You walked to the balcony, barefoot on polished tiles, staring down at the smallness of the world beneath you. Somewhere in the distance, you could hear the honk of a danfo, but it couldn’t touch you here. Not the “e wole, e sit down” nor the “Aunty, you get crow crow for body, this mehdazine fit help your life” and right there, it felt like a Wizkid’s “bad energy stay far away from me” vibe.
And yet — it lived in you. That danfo energy. That “be humble or they’ll humble you” wiring. That “don’t let them know you’re doing well” reflex. You caught yourself drafting a post on IG and deleting it because it felt too exposing and shiny.
Because nobody warned you that success in Nigeria doesn’t come with ease — it comes with paranoia. You have the soft life. But inside, you’re still disturbed like you’re dodging shege.
Culled: Pinterest
Most of us didn’t grow up with wealth. But beyond that — we didn’t grow up with ease. We were taught how to manage lack. How to survive stress. How to not throw away the toothpaste until it's sliced open and wiped thoroughly.But nobody sat us down and said, “Here’s how to enjoy abundance without guilt.” No, it was never part of the life lessons handed over to us apart from the “remember the child of whom you are”.
So now that you can afford massages, your body still tenses like you’re on okada. Sometimes eh, you laugh because you don't feel relaxed, you feel ticklish, like you should be laughing at the idea of someone pressing your shoulders.You travel business class and still whisper “thank you” like they’re doing you a favour. You order food without checking the price, but your mind screams alert at exorbitant prices like your ancestors are watching.
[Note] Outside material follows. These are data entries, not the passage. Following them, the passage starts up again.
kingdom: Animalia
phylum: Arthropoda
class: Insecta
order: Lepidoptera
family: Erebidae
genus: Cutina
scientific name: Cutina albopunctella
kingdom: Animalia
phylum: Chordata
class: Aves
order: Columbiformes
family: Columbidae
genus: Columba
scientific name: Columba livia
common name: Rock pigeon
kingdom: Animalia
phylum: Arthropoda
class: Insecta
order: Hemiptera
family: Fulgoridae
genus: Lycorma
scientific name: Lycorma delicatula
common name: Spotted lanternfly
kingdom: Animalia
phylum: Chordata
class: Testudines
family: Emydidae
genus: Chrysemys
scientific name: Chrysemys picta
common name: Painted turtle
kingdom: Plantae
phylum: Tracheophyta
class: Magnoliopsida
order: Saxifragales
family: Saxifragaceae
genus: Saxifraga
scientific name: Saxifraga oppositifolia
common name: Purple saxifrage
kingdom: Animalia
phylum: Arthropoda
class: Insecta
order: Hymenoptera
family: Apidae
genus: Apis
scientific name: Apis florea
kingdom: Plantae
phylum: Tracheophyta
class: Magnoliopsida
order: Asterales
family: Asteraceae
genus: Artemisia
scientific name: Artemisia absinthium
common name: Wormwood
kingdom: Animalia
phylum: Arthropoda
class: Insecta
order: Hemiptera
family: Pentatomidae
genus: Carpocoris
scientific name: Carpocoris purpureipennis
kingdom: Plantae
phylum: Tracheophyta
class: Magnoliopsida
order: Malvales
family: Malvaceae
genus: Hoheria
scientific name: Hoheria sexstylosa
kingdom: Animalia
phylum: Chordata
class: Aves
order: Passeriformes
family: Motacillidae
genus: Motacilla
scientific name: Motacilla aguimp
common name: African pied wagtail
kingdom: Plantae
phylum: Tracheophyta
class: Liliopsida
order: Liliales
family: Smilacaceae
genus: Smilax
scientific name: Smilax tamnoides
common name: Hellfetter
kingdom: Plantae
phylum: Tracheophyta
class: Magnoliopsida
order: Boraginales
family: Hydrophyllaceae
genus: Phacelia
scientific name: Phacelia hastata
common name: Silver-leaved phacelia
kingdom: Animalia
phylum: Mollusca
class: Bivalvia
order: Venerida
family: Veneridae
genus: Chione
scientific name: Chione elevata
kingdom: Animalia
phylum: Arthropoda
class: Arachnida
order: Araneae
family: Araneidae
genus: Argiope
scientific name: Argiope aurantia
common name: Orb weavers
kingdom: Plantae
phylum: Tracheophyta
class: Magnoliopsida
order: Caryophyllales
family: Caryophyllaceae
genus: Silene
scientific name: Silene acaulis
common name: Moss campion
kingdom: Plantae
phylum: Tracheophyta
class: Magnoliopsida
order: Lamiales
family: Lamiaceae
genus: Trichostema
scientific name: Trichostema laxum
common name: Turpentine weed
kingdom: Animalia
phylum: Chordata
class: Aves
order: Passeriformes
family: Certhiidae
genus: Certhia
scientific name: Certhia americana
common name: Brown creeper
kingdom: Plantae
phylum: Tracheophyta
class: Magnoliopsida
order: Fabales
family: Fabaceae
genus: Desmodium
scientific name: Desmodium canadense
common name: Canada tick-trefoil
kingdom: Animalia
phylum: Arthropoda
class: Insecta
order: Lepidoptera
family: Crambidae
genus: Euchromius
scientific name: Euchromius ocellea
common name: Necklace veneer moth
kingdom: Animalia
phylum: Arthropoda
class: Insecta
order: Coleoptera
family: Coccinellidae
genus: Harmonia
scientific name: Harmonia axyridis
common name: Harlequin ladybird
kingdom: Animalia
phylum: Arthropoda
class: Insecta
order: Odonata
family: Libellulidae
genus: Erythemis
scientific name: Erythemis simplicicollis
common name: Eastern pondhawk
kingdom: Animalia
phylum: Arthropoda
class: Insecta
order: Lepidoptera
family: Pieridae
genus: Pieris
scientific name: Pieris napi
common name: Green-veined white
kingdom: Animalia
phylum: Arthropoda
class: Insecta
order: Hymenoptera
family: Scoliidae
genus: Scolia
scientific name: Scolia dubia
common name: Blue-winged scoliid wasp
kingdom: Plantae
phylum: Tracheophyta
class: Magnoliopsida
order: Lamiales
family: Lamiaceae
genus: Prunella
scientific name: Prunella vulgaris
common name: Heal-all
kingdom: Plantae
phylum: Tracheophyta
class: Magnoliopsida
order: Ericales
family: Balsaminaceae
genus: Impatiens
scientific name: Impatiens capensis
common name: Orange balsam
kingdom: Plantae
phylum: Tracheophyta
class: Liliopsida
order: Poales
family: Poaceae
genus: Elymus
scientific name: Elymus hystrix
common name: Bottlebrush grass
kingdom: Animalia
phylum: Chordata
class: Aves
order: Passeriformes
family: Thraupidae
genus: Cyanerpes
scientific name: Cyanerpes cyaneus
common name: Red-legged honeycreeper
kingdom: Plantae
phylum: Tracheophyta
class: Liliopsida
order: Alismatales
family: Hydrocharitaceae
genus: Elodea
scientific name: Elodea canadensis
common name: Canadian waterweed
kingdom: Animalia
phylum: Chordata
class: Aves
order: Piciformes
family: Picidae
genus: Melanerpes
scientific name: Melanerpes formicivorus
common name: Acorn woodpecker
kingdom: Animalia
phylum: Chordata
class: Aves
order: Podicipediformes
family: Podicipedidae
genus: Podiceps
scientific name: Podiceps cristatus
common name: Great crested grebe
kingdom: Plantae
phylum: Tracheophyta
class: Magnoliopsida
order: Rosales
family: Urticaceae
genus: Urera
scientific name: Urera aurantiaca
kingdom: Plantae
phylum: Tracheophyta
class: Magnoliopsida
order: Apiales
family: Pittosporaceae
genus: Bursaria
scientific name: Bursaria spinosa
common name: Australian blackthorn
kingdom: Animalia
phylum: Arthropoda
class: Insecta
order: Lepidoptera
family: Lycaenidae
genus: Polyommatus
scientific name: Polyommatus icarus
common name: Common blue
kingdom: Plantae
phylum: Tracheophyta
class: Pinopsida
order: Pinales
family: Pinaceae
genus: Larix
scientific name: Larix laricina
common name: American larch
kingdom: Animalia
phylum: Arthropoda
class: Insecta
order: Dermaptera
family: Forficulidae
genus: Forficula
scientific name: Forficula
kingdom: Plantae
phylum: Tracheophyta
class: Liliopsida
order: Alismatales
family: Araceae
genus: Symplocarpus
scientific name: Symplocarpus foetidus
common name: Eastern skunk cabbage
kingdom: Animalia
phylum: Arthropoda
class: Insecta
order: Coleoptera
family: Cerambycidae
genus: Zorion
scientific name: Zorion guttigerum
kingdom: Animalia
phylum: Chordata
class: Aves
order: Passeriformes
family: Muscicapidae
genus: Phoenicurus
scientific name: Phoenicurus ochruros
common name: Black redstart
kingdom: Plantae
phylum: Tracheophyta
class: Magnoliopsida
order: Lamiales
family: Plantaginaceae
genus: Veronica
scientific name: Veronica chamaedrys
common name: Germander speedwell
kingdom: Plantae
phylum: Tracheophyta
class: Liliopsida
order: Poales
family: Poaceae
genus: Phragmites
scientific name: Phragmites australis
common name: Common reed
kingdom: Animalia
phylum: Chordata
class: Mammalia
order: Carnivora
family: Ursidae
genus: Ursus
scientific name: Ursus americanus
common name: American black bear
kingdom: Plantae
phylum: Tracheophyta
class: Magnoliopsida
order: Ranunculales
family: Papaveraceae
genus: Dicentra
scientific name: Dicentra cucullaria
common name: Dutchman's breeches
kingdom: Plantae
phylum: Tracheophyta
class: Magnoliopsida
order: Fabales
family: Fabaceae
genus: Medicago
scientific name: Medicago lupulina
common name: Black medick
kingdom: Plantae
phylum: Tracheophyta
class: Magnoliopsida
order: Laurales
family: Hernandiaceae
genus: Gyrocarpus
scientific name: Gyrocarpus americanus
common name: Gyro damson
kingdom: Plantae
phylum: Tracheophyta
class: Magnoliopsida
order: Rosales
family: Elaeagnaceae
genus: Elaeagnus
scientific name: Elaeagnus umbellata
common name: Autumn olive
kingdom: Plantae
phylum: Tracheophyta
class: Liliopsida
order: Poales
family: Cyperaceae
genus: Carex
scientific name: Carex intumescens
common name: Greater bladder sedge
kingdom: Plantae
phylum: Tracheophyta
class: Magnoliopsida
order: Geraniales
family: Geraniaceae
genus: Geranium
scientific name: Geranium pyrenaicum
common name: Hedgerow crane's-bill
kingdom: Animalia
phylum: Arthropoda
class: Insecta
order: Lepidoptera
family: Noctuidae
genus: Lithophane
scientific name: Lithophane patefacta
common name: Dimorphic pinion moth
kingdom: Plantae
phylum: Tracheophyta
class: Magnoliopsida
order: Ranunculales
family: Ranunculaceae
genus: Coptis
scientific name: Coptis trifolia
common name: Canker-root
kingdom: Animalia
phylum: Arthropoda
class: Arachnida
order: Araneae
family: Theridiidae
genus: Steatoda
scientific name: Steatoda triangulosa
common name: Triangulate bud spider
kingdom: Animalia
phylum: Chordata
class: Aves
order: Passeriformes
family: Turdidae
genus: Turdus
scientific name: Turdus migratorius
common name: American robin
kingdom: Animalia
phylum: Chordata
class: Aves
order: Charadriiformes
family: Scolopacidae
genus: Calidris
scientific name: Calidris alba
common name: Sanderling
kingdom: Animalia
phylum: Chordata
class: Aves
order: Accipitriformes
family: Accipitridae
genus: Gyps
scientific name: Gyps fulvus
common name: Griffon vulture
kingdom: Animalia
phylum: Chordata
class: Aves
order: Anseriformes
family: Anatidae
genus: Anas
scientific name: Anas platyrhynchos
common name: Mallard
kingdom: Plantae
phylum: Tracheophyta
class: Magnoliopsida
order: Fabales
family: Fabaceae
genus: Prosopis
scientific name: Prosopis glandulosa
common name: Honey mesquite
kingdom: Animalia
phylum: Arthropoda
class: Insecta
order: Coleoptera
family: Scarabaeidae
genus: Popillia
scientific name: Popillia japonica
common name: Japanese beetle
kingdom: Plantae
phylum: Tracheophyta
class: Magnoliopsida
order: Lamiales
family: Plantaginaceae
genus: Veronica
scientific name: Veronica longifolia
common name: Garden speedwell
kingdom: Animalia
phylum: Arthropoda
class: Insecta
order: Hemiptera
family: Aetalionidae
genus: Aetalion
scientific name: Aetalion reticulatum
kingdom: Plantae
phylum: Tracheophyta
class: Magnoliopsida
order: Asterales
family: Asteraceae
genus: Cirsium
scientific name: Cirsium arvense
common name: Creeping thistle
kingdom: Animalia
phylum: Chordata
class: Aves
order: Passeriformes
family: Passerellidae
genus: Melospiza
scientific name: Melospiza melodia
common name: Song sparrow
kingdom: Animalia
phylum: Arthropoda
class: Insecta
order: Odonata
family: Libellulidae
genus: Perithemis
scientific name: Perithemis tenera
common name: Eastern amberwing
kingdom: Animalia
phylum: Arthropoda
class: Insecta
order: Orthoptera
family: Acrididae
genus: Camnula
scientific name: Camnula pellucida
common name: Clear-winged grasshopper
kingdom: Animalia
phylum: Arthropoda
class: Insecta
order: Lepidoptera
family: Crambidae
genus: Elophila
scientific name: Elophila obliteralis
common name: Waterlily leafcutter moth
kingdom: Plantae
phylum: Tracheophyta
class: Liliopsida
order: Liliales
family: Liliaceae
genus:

We know how to endure. But receiving? Enjoying? Sustaining joy without feeling like judgment is around the corner? We were never taught.
It’s not that you’re ungrateful. It’s that you’ve been conditioned to associate joy with danger.Growing up, you’d see someone doing well and someone else would say, “Let’s see how long it lasts.” You’d hear, “Money is good, but don’t let it enter your head.” You’d watch people succeed quietly — not because they didn’t want to share, but because Nigeria doesn’t always feel like a safe place for the successful.
So you internalised the rule: dim your light, or risk losing it. You start to believe you have to earn your wins again and again. That it’s not enough to be doing well — you have to be over-humble about it. You don’t want to look like you’ve “arrived,” even if you worked for it, suffered for it, prayed for it. And the most dangerous part? You start shrinking yourself before anyone else can.
You stood there for a long time — barefoot, glass in hand while the chaos of Lagos typical day unfolds like a never-ending Nollywood plot.
A part of you wanted to call someone. Just to say, “It’s happening. I think I’m okay.” But you didn’t know who could hold that kind of news gently. You didn’t want to hear, “You too dey flex.” Or “Hope you’re remembering God”.
Inside, your curtains swayed with the breeze and Asa’s grateful played from your speakers.You’d picked those curtains yourself. You’d paid for every spoon, every tile. You’d built this version of your life brick by brick, prayer by prayer.
So you set your glass down. Sat on the floor. Not the couch. Not the bed. The floor. Your floor. Just to feel it under you. Just to prove to yourself that it’s real — that you’re not floating above your life anymore.You scrolled through old photos — screenshots of rent reminders, failed applications, blurry pictures from your shared apartment in Yaba. You paused on one of them — you, in a faded Ankara dress, eating bread and Coke on the floor of your former flat, smiling like you didn’t know ease was even possible.
You didn’t post the email. Or the balcony. Or the hibiscus. Not because you were hiding — but because, for the first time, it didn’t feel like proof. It just felt like life. Yours.
And maybe that’s the beginning of healing — when the good things come and you finally stop asking, “Do I deserve this?” You just… breathe. And say, “Yes”!